§ **Directions**
Copy word for word only the stretch of the material below that runs from the line containing "genus: Argentina" through the line containing "genus: Myosotis", including both of those lines.

§ **Record excerpts**

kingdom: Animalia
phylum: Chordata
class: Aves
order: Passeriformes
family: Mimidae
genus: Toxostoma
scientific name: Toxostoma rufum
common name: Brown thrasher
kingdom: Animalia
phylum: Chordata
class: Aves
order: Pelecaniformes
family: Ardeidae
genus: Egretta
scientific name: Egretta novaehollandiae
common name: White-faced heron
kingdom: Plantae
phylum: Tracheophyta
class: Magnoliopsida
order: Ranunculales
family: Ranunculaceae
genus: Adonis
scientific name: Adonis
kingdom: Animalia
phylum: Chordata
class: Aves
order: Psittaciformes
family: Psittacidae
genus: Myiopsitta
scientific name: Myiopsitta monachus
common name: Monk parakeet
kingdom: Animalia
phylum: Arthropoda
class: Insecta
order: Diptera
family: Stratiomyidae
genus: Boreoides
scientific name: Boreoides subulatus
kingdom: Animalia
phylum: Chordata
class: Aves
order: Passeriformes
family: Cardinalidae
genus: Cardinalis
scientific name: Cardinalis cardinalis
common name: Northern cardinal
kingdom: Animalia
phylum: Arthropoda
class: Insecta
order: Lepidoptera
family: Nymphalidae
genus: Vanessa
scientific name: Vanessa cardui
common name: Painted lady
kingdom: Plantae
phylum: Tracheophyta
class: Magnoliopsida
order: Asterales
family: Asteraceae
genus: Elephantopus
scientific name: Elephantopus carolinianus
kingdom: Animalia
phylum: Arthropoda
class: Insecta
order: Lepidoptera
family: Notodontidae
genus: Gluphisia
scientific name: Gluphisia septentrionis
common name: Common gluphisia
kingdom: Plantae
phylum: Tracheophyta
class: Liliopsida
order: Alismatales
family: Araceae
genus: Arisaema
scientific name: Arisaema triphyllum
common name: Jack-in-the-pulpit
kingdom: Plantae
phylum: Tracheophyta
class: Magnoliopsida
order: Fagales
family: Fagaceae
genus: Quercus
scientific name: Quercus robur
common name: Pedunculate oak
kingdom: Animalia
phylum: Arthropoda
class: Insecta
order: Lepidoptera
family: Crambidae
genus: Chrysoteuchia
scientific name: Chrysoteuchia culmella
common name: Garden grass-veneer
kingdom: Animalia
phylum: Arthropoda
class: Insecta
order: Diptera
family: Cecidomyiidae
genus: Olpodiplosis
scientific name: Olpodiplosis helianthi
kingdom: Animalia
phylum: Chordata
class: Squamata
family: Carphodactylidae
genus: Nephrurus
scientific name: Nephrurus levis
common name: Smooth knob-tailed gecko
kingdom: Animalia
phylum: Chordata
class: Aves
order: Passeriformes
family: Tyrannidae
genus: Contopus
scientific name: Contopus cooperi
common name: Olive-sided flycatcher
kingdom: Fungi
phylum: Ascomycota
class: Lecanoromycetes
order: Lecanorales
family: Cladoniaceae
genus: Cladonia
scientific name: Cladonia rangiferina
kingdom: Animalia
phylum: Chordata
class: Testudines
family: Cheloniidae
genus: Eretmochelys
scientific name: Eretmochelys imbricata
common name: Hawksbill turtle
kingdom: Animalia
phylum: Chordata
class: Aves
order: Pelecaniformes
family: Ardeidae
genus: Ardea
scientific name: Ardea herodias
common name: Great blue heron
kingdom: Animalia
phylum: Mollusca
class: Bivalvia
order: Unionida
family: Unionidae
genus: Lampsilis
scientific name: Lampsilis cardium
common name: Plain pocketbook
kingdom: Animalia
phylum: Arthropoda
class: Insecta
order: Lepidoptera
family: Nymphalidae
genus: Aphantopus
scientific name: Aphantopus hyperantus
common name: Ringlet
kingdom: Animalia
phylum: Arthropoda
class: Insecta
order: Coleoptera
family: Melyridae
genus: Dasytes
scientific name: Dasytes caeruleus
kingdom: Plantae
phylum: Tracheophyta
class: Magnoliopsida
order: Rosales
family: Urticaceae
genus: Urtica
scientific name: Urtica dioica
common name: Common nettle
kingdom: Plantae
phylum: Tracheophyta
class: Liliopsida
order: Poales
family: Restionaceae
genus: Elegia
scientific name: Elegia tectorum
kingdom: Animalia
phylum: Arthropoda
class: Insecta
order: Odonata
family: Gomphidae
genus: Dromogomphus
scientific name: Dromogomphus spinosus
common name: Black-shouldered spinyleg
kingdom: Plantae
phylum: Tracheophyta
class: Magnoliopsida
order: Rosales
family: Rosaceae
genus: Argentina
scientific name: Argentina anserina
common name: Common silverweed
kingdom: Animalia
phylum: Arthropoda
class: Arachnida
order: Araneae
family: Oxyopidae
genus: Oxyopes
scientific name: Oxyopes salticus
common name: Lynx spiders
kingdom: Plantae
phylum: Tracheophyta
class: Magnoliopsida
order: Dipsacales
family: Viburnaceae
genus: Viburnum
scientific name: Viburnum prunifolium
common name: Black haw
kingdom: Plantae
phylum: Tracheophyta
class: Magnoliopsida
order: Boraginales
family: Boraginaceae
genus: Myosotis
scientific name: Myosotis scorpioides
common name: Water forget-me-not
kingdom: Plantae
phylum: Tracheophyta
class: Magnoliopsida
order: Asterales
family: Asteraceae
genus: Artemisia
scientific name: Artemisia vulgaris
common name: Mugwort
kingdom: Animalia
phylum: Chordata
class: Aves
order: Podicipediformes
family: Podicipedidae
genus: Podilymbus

§ **Answer for the task**
genus: Argentina
scientific name: Argentina anserina
common name: Common silverweed
kingdom: Animalia
phylum: Arthropoda
class: Arachnida
order: Araneae
family: Oxyopidae
genus: Oxyopes
scientific name: Oxyopes salticus
common name: Lynx spiders
kingdom: Plantae
phylum: Tracheophyta
class: Magnoliopsida
order: Dipsacales
family: Viburnaceae
genus: Viburnum
scientific name: Viburnum prunifolium
common name: Black haw
kingdom: Plantae
phylum: Tracheophyta
class: Magnoliopsida
order: Boraginales
family: Boraginaceae
genus: Myosotis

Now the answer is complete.